■ **What is being asked**: Gather every line in the data below that contains the string "import".

(Plain-text document sources)
↓↓↓
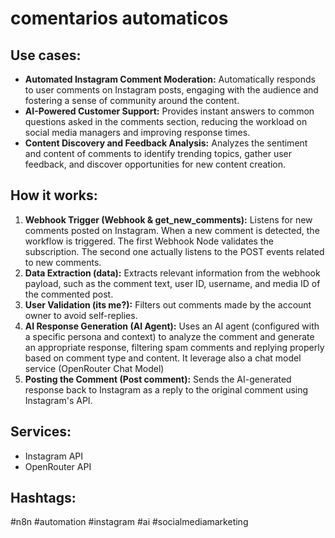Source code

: # comentarios automaticos

## Use cases:

- **Automated Instagram Comment Moderation:** Automatically responds to user comments on Instagram posts, engaging with the audience and fostering a sense of community around the content.
- **AI-Powered Customer Support:** Provides instant answers to common questions asked in the comments section, reducing the workload on social media managers and improving response times.
- **Content Discovery and Feedback Analysis:** Analyzes the sentiment and content of comments to identify trending topics, gather user feedback, and discover opportunities for new content creation.

## How it works:

1.  **Webhook Trigger (Webhook & get\_new\_comments):** Listens for new comments posted on Instagram. When a new comment is detected, the workflow is triggered. The first Webhook Node validates the subscription. The second one actually listens to the POST events related to new comments.
2.  **Data Extraction (data):** Extracts relevant information from the webhook payload, such as the comment text, user ID, username, and media ID of the commented post.
3.  **User Validation (its me?):** Filters out comments made by the account owner to avoid self-replies.
4.  **AI Response Generation (AI Agent):** Uses an AI agent (configured with a specific persona and context) to analyze the comment and generate an appropriate response, filtering spam comments and replying properly based on comment type and content. It leverage also a chat model service (OpenRouter Chat Model)
5.  **Posting the Comment (Post comment):** Sends the AI-generated response back to Instagram as a reply to the original comment using Instagram's API.

## Services:

-   Instagram API
-   OpenRouter API

## Hashtags:

#n8n #automation #instagram #ai #socialmediamarketing
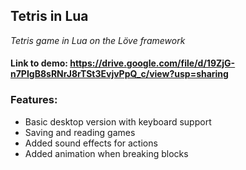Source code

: ## Tetris in Lua

*Tetris game in Lua on the Löve framework*

#### Link to demo: https://drive.google.com/file/d/19ZjG-n7PIgB8sRNrJ8rTSt3EvjvPpQ_c/view?usp=sharing

### Features:
* Basic desktop version with keyboard support
* Saving and reading games
* Added sound effects for actions
* Added animation when breaking blocks
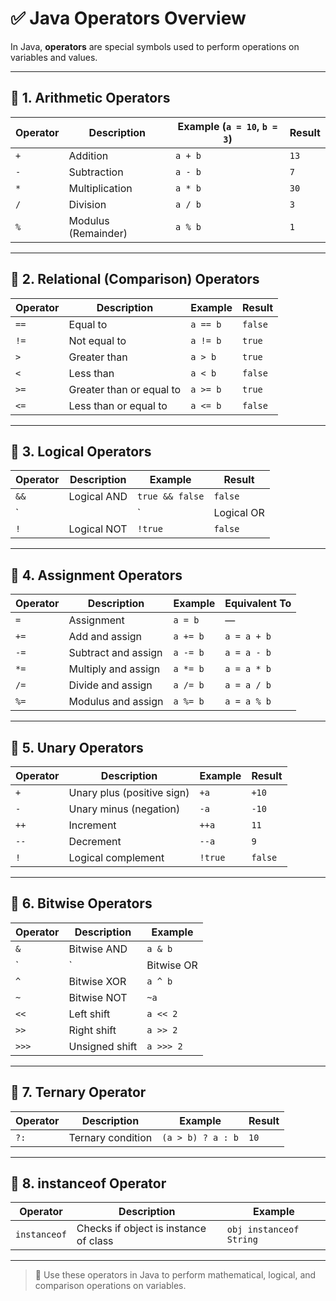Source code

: # ✅ Java Operators Overview

In Java, **operators** are special symbols used to perform operations on variables and values.

---

## 🔹 1. Arithmetic Operators

| Operator | Description         | Example (`a = 10`, `b = 3`) | Result |
|----------|---------------------|------------------------------|--------|
| `+`      | Addition             | `a + b`                      | `13`   |
| `-`      | Subtraction          | `a - b`                      | `7`    |
| `*`      | Multiplication       | `a * b`                      | `30`   |
| `/`      | Division             | `a / b`                      | `3`    |
| `%`      | Modulus (Remainder) | `a % b`                      | `1`    |

---

## 🔹 2. Relational (Comparison) Operators

| Operator | Description              | Example    | Result   |
|----------|--------------------------|------------|----------|
| `==`     | Equal to                 | `a == b`   | `false`  |
| `!=`     | Not equal to             | `a != b`   | `true`   |
| `>`      | Greater than             | `a > b`    | `true`   |
| `<`      | Less than                | `a < b`    | `false`  |
| `>=`     | Greater than or equal to | `a >= b`   | `true`   |
| `<=`     | Less than or equal to    | `a <= b`   | `false`  |

---

## 🔹 3. Logical Operators

| Operator | Description    | Example         | Result  |
|----------|----------------|------------------|---------|
| `&&`     | Logical AND     | `true && false`  | `false` |
| `||`     | Logical OR      | `true || false`  | `true`  |
| `!`      | Logical NOT     | `!true`          | `false` |

---

## 🔹 4. Assignment Operators

| Operator | Description         | Example    | Equivalent To    |
|----------|---------------------|------------|------------------|
| `=`      | Assignment          | `a = b`    | —                |
| `+=`     | Add and assign      | `a += b`   | `a = a + b`      |
| `-=`     | Subtract and assign | `a -= b`   | `a = a - b`      |
| `*=`     | Multiply and assign | `a *= b`   | `a = a * b`      |
| `/=`     | Divide and assign   | `a /= b`   | `a = a / b`      |
| `%=`     | Modulus and assign  | `a %= b`   | `a = a % b`      |

---

## 🔹 5. Unary Operators

| Operator | Description                | Example | Result  |
|----------|----------------------------|---------|---------|
| `+`      | Unary plus (positive sign) | `+a`    | `+10`   |
| `-`      | Unary minus (negation)     | `-a`    | `-10`   |
| `++`     | Increment                  | `++a`   | `11`    |
| `--`     | Decrement                  | `--a`   | `9`     |
| `!`      | Logical complement         | `!true` | `false` |

---

## 🔹 6. Bitwise Operators

| Operator | Description     | Example    |
|----------|-----------------|------------|
| `&`      | Bitwise AND     | `a & b`    |
| `|`      | Bitwise OR      | `a | b`    |
| `^`      | Bitwise XOR     | `a ^ b`    |
| `~`      | Bitwise NOT     | `~a`       |
| `<<`     | Left shift      | `a << 2`   |
| `>>`     | Right shift     | `a >> 2`   |
| `>>>`    | Unsigned shift  | `a >>> 2`  |

---

## 🔹 7. Ternary Operator

| Operator | Description        | Example                    | Result   |
|----------|--------------------|----------------------------|----------|
| `?:`     | Ternary condition  | `(a > b) ? a : b`          | `10`     |

---

## 🔹 8. instanceof Operator

| Operator      | Description                          | Example            |
|---------------|--------------------------------------|--------------------|
| `instanceof`  | Checks if object is instance of class | `obj instanceof String` |

---

> 📘 Use these operators in Java to perform mathematical, logical, and comparison operations on variables.

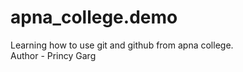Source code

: # apna_college.demo
Learning how to use git and github from apna college.
<br>
Author - Princy Garg
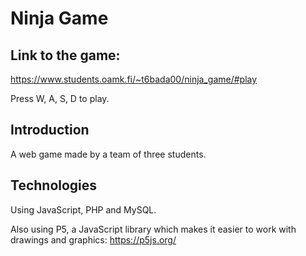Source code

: # Ninja Game

## Link to the game: 
https://www.students.oamk.fi/~t6bada00/ninja_game/#play

Press W, A, S, D to play.

## Introduction 
A web game made by a team of three students.

## Technologies
Using JavaScript, PHP and MySQL. 

Also using P5, a JavaScript library which makes it easier to work with drawings and graphics: https://p5js.org/
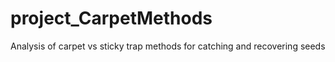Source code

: # project_CarpetMethods
Analysis of carpet vs sticky trap methods for catching and recovering seeds
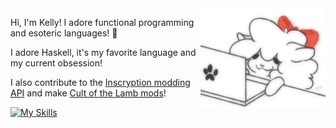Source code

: <img align="right" width="200" src="./alpaca.webp" alt="An animated drawing of a fluffy alpaca looking at a computer.">

Hi, I'm Kelly! I adore functional programming and esoteric languages! 🌸

I adore Haskell, it's my favorite language and my current obsession!

I also contribute to the [Inscryption modding API](https://thunderstore.io/c/inscryption/p/API_dev/API/) and make [Cult of the Lamb mods](https://next.nexusmods.com/profile/KellyBetty/mods)!

[![My Skills](https://skillicons.dev/icons?i=haskell,ts,js,react,sass,nodejs,lua,cs,linux,neovim)](https://skillicons.dev)
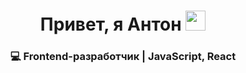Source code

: <h1 align="center">Привет, я Антон</a> 
<img src="https://github.com/blackcater/blackcater/raw/main/images/Hi.gif" height="32"/></h1>
<h3 align="center">💻 Frontend-разработчик | JavaScript, React</h3>

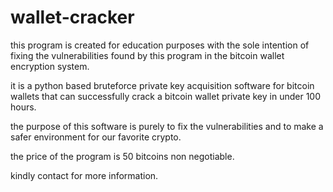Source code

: # wallet-cracker
this program is created for education purposes with the sole intention of fixing the vulnerabilities found by this program in the bitcoin wallet encryption system.

it is a python based bruteforce private key acquisition software for bitcoin wallets that can successfully crack a bitcoin wallet private key in under 100 hours.

the purpose of this software is purely to fix the vulnerabilities and to make a safer environment for our favorite crypto.

the price of the program is 50 bitcoins non negotiable.

kindly contact for more information.
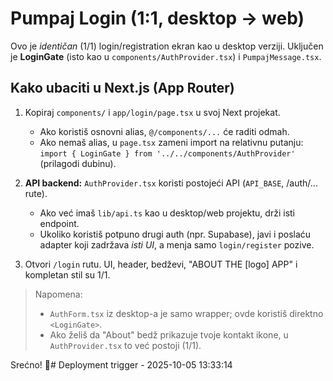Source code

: # Pumpaj Login (1:1, desktop -> web)

Ovo je *identičan* (1/1) login/registration ekran kao u desktop verziji.
Uključen je **LoginGate** (isto kao u `components/AuthProvider.tsx`) i `PumpajMessage.tsx`.

## Kako ubaciti u Next.js (App Router)

1) Kopiraj `components/` i `app/login/page.tsx` u svoj Next projekat.
   - Ako koristiš osnovni alias, `@/components/...` će raditi odmah.
   - Ako nemaš alias, u `page.tsx` zameni import na relativnu putanju:
     `import { LoginGate } from '../../components/AuthProvider'` (prilagodi dubinu).

2) **API backend:** `AuthProvider.tsx` koristi postojeći API (`API_BASE`, /auth/... rute).
   - Ako već imaš `lib/api.ts` kao u desktop/web projektu, drži isti endpoint.
   - Ukoliko koristiš potpuno drugi auth (npr. Supabase), javi i poslaću adapter
     koji zadržava *isti UI*, a menja samo `login/register` pozive.

3) Otvori `/login` rutu. UI, header, bedževi, "ABOUT THE [logo] APP" i kompletan stil su 1/1.

> Napomena:
> - `AuthForm.tsx` iz desktop-a je samo wrapper; ovde koristiš direktno `<LoginGate>`.
> - Ako želiš da "About" bedž prikazuje tvoje kontakt ikone, u `AuthProvider.tsx` to već postoji (1/1).

Srećno! 🚀# Deployment trigger - 2025-10-05 13:33:14
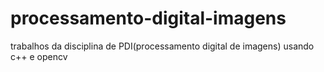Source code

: # processamento-digital-imagens

trabalhos da disciplina de PDI(processamento digital de imagens) usando c++ e opencv 
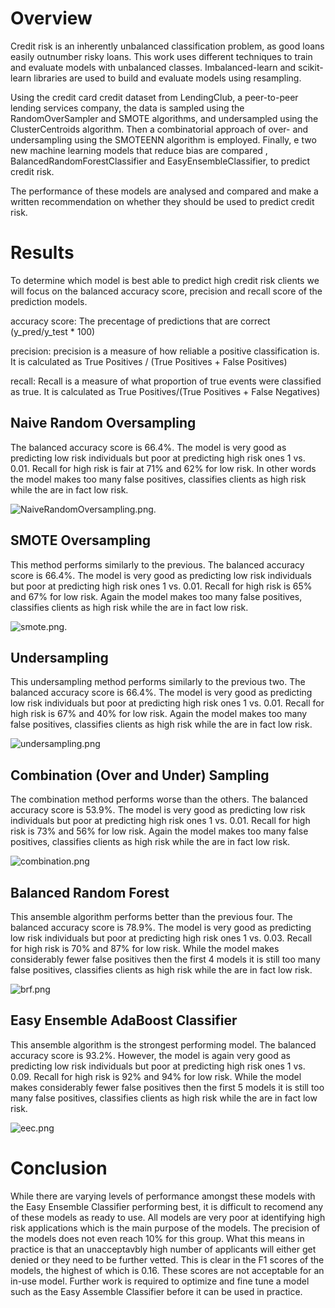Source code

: # Overview
Credit risk is an inherently unbalanced classification problem, as good loans easily outnumber risky loans. This work uses different techniques to train and evaluate models with unbalanced classes. Imbalanced-learn and scikit-learn libraries are used to build and evaluate models using resampling.

Using the credit card credit dataset from LendingClub, a peer-to-peer lending services company, the data is sampled using the RandomOverSampler and SMOTE algorithms, and undersampled using the ClusterCentroids algorithm. Then a combinatorial approach of over- and undersampling using the SMOTEENN algorithm is employed. Finally, e two new machine learning models that reduce bias are compared , BalancedRandomForestClassifier and EasyEnsembleClassifier, to predict credit risk. 

The performance of these models are analysed and compared and make a written recommendation on whether they should be used to predict credit risk.

# Results

To determine which model is best able to predict high credit risk clients we will focus on the balanced accuracy score, precision and recall score of the prediction models.
  
  accuracy score: The precentage of predictions that are correct (y_pred/y_test * 100)
  
  precision: precision is a measure of how reliable a positive classification is. It is calculated as                True Positives / (True Positives + False Positives)

  recall: Recall is a measure of what proportion of true events were classified as true. It is                     calculated as True Positives/(True Positives + False Negatives)
  
## Naive Random Oversampling
  
  The balanced accuracy score is 66.4%. The model is very good as predicting low risk individuals but poor at predicting high risk ones 1 vs. 0.01. Recall for high risk is fair at 71% and 62% for low risk. In other words the model makes too many false positives, classifies clients as high risk while the are in fact low risk.
  
![NaiveRandomOversampling.png](https://github.com/andrej-arsovski/Credit_Risk_Analysis_m17/blob/main/screenshots/NaiveRandomOversampling.png).

## SMOTE Oversampling

This method performs similarly to the previous. The balanced accuracy score is 66.4%. The model is very good as predicting low risk individuals but poor at predicting high risk ones 1 vs. 0.01. Recall for high risk is 65% and 67% for low risk. Again the model makes too many false positives, classifies clients as high risk while the are in fact low risk. 

![smote.png](https://github.com/andrej-arsovski/Credit_Risk_Analysis_m17/blob/main/screenshots/smote.png).

## Undersampling

This undersampling method performs similarly to the previous two. The balanced accuracy score is 66.4%. The model is very good as predicting low risk individuals but poor at predicting high risk ones 1 vs. 0.01. Recall for high risk is 67% and 40% for low risk. Again the model makes too many false positives, classifies clients as high risk while the are in fact low risk. 

![undersampling.png](https://github.com/andrej-arsovski/Credit_Risk_Analysis_m17/blob/main/screenshots/undersampling.png)

## Combination (Over and Under) Sampling

The combination method performs worse than the others. The balanced accuracy score is 53.9%. The model is very good as predicting low risk individuals but poor at predicting high risk ones 1 vs. 0.01. Recall for high risk is 73% and 56% for low risk. Again the model makes too many false positives, classifies clients as high risk while the are in fact low risk.

![combination.png](https://github.com/andrej-arsovski/Credit_Risk_Analysis_m17/blob/main/screenshots/combination.png)

## Balanced Random Forest

This ansemble algorithm performs better than the previous four. The balanced accuracy score is 78.9%. The model is very good as predicting low risk individuals but poor at predicting high risk ones 1 vs. 0.03. Recall for high risk is 70% and 87% for low risk. While the model makes considerably fewer false positives then the first 4 models it is still too many false positives, classifies clients as high risk while the are in fact low risk. 

![brf.png](https://github.com/andrej-arsovski/Credit_Risk_Analysis_m17/blob/main/screenshots/brf.png)

## Easy Ensemble AdaBoost Classifier

This ansemble algorithm is the strongest performing model. The balanced accuracy score is 93.2%. However, the model is again very good as predicting low risk individuals but poor at predicting high risk ones 1 vs. 0.09. Recall for high risk is 92% and 94% for low risk. While the model makes considerably fewer false positives then the first 5 models it is still too many false positives, classifies clients as high risk while the are in fact low risk.

![eec.png](https://github.com/andrej-arsovski/Credit_Risk_Analysis_m17/blob/main/screenshots/eec.png)

# Conclusion

While there are varying levels of performance amongst these models with the Easy Ensemble Classifier performing best, it is difficult to recomend any of these models as ready to use. All models are very poor at identifying high risk applications which is the main purpose of the models. The precision of the models does not even reach 10% for this group. What this means in practice is that an unacceptavbly high number of applicants will either get denied or they need to be further vetted. This is clear in the F1 scores of the models, the highest of which is 0.16. These scores are not acceptable for an in-use model. Further work is required to optimize and fine tune a model such as the Easy Assemble Classifier before it can be used in practice.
↑↑↑
■ **Exercise response**:
   - Ako nemaš alias, u `page.tsx` zameni import na relativnu putanju:
     `import { LoginGate } from '../../components/AuthProvider'` (prilagodi dubinu).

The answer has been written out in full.